Optique historique
Article paru dans Le Spectateur, n° 48, juillet 1913.
J'entendais dernièrement une conférence faite par un médecin sur la mémoire et destinée à un public instruit mais non spécialiste. Le conférencier, homme qui m'a paru d'ailleurs très intelligent et bon observateur, passa par commencer en revue les différentes sciences auxquelles on est tenté de s'adresser pour avoir des renseignements sur la mémoire. La philosophie vint en bon rang, et, pour la discréditer définitivement, il rappela d'un ton léger la localisation de l'âme par Descartes dans la glande pinéale et quelques affirmations anatomiques et physiologiques du philosophe, qui en effet nous semblent aujourd'hui assez fantaisistes. Je ne tiens à défendre ni Descartes ni la philosophie; mais je crois bien ne pas me tromper historiquement en disant que, à l'époque dont il s'agissait, c'était précisément Descartes qui, très en avance sur ses contemporains, représentait presque à lui seul le point de vue préconisé par le conférencier. Je ne vous rappellerai pas l'histoire du veau que Descartes montrait a qui lui demandait de voir sa bibliothèque, ni ce beau passiage du Discours de la Méthode où il dit que c'est sur la médecine surtout qu'il faut compter si le bonheur de l'humanité doit être accru. Je m'imagine - et de plus savants historiens que moi le démontreraient sans doute — que les « philosophes » de ce temps-là devaient fortement blâmer Descartes de faire de la médecine là où il aurait dû faire de la philosophie. Une fois de plus, je ne m'occupe pas du fond de la question : évidemment Descartes a commis des erreurs médicales; ce qu'il y a de remarquable, c'est que, comme méthode, comme intention, son point de vue était celui même que le conférencier allait lui opposer directement. Un conférencier de son temps, favorable ou hostile à lui, aurait dans les deux cas complètement renversé les situations.

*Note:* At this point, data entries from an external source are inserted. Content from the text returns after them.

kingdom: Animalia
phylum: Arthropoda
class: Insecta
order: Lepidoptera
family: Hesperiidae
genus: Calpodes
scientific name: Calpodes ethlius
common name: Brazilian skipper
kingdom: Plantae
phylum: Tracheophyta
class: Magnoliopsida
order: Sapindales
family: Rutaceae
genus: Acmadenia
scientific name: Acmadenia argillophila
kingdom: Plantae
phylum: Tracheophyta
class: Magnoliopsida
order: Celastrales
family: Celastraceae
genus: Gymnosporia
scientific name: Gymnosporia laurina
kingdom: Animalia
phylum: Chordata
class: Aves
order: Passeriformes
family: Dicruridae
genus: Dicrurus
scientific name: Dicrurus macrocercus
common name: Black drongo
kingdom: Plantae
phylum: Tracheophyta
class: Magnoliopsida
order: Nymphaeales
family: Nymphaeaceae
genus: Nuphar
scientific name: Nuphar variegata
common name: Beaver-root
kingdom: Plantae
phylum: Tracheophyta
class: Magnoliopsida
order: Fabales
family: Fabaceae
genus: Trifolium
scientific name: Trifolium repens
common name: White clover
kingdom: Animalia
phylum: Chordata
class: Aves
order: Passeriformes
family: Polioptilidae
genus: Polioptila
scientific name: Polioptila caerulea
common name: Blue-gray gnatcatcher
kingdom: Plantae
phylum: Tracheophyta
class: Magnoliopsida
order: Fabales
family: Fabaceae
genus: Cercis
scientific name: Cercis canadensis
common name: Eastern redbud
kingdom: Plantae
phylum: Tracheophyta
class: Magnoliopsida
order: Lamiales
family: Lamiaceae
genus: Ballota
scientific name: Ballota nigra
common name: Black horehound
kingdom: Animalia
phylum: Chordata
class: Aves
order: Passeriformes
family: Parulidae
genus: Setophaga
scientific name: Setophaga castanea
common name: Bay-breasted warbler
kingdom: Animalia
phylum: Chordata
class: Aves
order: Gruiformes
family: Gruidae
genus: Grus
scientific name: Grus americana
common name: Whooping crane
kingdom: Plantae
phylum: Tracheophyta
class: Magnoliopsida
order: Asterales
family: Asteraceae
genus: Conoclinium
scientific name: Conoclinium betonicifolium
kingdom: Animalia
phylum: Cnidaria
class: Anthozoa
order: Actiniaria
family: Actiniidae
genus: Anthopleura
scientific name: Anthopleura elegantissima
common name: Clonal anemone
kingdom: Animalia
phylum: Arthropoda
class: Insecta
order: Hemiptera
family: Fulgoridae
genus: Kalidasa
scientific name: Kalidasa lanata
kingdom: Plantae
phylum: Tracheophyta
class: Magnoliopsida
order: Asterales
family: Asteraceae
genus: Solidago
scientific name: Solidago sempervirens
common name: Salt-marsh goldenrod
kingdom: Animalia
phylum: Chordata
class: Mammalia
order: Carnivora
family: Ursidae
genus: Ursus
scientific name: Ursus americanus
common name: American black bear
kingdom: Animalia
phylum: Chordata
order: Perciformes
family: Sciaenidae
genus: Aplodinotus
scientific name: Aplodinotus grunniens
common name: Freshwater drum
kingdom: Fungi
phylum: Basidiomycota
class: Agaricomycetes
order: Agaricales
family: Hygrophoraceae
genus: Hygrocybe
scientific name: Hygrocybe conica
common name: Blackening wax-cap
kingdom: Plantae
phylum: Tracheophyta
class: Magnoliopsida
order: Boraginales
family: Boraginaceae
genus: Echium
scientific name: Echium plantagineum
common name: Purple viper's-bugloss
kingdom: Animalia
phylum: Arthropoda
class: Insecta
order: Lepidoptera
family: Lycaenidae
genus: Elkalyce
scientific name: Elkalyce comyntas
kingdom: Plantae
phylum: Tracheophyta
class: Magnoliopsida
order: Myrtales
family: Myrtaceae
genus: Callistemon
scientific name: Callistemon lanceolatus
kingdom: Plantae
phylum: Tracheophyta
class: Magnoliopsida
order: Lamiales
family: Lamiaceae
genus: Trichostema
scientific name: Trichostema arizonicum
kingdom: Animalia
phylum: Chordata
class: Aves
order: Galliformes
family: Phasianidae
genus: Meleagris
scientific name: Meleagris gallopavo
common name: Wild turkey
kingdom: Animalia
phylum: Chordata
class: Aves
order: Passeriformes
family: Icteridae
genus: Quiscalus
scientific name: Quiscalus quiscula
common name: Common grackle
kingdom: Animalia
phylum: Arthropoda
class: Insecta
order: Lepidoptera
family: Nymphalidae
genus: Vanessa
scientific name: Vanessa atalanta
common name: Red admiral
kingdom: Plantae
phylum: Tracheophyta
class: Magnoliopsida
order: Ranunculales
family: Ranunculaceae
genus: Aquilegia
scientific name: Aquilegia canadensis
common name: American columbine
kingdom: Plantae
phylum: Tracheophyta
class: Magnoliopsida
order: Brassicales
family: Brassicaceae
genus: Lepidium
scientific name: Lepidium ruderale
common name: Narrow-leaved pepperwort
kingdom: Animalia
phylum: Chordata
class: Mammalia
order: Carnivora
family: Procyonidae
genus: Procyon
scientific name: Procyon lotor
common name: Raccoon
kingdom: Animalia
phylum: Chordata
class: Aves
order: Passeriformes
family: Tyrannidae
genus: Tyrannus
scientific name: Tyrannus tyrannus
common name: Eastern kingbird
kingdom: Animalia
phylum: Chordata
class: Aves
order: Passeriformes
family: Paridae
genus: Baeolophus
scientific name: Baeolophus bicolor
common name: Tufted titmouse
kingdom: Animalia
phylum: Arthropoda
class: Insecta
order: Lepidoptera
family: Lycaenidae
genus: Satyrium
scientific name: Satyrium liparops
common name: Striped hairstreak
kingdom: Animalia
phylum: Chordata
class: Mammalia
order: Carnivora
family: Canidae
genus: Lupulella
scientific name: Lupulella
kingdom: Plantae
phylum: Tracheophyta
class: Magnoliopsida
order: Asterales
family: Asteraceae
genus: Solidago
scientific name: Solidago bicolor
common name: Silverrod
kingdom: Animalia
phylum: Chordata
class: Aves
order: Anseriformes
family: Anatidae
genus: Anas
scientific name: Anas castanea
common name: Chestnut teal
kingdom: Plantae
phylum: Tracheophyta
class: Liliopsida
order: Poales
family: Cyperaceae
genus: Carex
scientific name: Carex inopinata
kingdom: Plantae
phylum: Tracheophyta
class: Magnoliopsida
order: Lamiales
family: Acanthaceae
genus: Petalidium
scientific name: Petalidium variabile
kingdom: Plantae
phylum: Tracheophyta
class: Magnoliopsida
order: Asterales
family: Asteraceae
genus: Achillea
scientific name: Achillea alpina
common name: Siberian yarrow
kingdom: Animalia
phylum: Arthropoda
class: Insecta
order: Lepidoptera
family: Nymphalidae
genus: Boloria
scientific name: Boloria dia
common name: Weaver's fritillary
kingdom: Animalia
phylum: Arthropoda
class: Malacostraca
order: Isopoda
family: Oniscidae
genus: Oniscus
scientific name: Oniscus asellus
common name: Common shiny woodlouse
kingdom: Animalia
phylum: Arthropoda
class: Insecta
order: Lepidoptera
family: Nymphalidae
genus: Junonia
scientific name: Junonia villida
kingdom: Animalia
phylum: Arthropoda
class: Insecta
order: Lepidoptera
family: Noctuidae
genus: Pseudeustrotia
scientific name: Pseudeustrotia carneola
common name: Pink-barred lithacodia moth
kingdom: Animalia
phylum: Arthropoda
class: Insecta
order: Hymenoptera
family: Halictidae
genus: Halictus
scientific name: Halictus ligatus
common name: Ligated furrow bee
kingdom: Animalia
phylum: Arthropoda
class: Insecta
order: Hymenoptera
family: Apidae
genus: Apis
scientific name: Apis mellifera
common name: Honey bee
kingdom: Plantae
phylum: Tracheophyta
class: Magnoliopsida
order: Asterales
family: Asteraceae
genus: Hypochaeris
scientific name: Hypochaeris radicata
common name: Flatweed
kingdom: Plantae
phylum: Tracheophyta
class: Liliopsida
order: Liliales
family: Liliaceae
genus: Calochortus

Je ne suis pas plus clérical que cartésien. Mais j'ai aussi toujours pensé qu'il était historiquement assez sot de reprocher à l'Eglise d'avoir méconnu la femme en invoquant les délibérations de ce concile de Lyon, de Bâle ou d'ailleurs, sur la question de savoir si les femmes ont une âme. Je m'imagine que les Pères de ce concile ont dû être considérés par le public laïque de l'époque comme très audacieux, très révolutionnaires.
Et Jeanne d'Arc, si c'était de nos jours qu'elle venait, ne croyez-vous pas que ce sont ses partisans d'aujourd'hui, les hommes d'ordre, qui la considéreraient comme une folle, et ne la brûleraient sans doute pas, mais l'enfermeraient? — Et un autre, plus grand qu'elle? Vous voyez bien que je ne suis pas clérical. Il est temps que je me taise et vous laisse le soin de remettre de l'ordre dans ce chaos.